Transformation of amorphous carbon clusters to fullerenes

TL;DR

This study uses molecular dynamics simulations to investigate how amorphous carbon clusters transform into fullerenes, revealing a two-stage process involving shell formation and defect analysis, with some structures forming defect-free cages.

Contribution

It provides detailed insight into the step-by-step transformation process and identifies conditions under which defect-free fullerenes can form directly from amorphous carbon.

Findings

Fullerene formation occurs in two stages: shell formation and chain insertion.

Defects such as 7-membered rings and single-coordinated atoms are observed.

Some fullerenes are formed without any defects, indicating defect-free cages can form directly.

Abstract

Transformation of amorphous carbon clusters into fullerenes under high temperature is studied using molecular dynamics simulations at microsecond times.
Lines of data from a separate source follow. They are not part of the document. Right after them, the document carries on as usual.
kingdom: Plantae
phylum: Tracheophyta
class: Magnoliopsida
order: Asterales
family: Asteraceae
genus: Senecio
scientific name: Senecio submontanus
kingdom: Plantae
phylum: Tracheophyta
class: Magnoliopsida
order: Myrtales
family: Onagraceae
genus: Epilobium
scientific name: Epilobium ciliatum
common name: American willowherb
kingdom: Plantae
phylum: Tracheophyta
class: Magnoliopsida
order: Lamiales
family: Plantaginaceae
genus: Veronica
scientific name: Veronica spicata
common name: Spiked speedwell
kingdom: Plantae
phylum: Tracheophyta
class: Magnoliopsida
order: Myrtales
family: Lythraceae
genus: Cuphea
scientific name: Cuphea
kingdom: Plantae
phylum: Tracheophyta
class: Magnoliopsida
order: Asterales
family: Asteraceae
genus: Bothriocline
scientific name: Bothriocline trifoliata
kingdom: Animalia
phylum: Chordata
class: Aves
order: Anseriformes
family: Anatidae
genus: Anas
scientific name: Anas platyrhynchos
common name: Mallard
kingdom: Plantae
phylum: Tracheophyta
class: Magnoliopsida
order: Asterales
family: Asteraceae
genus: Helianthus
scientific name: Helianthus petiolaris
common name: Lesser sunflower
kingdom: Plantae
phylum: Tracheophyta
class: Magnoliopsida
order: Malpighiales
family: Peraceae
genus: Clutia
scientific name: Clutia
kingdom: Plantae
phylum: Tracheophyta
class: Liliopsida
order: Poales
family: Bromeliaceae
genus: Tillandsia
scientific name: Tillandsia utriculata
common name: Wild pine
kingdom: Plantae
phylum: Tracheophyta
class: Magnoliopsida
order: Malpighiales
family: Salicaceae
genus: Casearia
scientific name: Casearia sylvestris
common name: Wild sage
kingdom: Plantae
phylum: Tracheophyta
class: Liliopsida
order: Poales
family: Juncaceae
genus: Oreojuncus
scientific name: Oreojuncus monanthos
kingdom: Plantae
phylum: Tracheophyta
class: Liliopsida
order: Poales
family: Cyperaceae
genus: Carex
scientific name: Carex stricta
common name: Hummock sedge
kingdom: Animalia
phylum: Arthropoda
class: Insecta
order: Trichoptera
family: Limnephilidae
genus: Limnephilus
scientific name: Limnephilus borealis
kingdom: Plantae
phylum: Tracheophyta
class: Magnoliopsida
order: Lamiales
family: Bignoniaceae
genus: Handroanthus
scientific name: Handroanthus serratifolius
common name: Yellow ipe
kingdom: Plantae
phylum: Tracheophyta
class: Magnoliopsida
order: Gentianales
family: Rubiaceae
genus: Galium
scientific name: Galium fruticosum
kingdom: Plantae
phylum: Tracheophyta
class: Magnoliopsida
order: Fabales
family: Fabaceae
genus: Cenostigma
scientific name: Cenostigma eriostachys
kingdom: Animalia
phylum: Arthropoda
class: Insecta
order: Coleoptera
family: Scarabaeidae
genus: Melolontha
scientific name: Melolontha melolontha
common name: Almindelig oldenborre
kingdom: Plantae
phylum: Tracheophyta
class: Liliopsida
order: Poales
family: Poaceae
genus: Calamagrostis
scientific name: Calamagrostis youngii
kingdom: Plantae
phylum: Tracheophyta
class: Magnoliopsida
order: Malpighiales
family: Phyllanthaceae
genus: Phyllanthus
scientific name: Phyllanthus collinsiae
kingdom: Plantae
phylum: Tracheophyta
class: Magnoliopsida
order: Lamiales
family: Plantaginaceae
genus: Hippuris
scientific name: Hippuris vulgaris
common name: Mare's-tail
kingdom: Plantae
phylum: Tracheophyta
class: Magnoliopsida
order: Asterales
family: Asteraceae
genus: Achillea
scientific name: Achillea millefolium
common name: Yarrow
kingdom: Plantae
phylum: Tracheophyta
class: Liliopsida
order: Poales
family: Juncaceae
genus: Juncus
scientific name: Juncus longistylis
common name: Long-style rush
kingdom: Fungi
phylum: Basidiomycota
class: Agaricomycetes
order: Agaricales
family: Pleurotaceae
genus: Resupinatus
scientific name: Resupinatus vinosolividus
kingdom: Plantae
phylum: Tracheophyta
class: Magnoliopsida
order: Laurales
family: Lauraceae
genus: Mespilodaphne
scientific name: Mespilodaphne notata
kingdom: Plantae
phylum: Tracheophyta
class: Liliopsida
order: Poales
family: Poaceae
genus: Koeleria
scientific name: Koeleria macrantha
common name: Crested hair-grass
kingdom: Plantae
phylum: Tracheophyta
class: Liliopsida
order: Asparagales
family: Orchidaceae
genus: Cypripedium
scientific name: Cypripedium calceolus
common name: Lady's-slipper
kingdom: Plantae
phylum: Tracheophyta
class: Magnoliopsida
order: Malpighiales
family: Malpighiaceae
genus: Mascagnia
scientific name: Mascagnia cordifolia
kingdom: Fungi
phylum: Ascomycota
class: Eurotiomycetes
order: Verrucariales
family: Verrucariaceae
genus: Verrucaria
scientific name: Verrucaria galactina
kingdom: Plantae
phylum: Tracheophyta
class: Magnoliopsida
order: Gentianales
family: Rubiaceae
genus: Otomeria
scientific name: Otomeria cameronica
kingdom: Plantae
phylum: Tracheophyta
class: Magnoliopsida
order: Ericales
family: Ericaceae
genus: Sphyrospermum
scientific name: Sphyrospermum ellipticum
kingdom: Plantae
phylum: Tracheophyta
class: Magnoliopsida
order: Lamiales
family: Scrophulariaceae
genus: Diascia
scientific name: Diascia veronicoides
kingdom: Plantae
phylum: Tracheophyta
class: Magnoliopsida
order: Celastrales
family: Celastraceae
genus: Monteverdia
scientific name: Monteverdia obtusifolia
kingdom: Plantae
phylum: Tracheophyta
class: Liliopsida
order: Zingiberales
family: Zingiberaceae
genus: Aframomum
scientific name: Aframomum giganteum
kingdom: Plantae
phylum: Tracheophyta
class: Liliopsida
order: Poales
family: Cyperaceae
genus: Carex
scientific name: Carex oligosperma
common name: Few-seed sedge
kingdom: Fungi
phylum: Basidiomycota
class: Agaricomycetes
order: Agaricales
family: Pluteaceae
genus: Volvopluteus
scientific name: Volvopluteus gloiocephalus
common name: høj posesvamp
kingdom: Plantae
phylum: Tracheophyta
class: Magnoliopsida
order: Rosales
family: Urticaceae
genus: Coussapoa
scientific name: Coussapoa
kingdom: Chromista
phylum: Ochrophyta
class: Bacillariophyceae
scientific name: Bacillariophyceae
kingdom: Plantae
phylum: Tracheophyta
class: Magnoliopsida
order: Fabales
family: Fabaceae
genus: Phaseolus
Based on the analysis of both structure and energy of the system, it is found that fullerene formation occurs in two stages. Firstly, fast transformation of the initial amorphous structure into a hollow sp$^2$ shell with a few chains attached occurs with a considerable decrease of the potential energy and the number of atoms belonging to chains and to the amorphous domain. Then, insertion of remaining carbon chains into the sp$^2$ network takes place at the same time with the fullerene shell formation. Two types of defects remaining after the formation of the fullerene shell are revealed: 7-membered rings and single one-coordinated atoms. One of the fullerene structures obtained contains no defects at all, which demonstrates that defect-free carbon cages can be occasionally formed from amorphous precursors directly without defect healing. No structural changes are observed after the fullerene formation, suggesting that defect healing is a slow process in comparison with the fullerene shell formation. The schemes of the revealed reactions of chain atoms insertion into the fullerene shell just before its completion are presented. The results of the performed simulations are summarized within the paradigm of fullerene formation due to selforganization of the carbon system.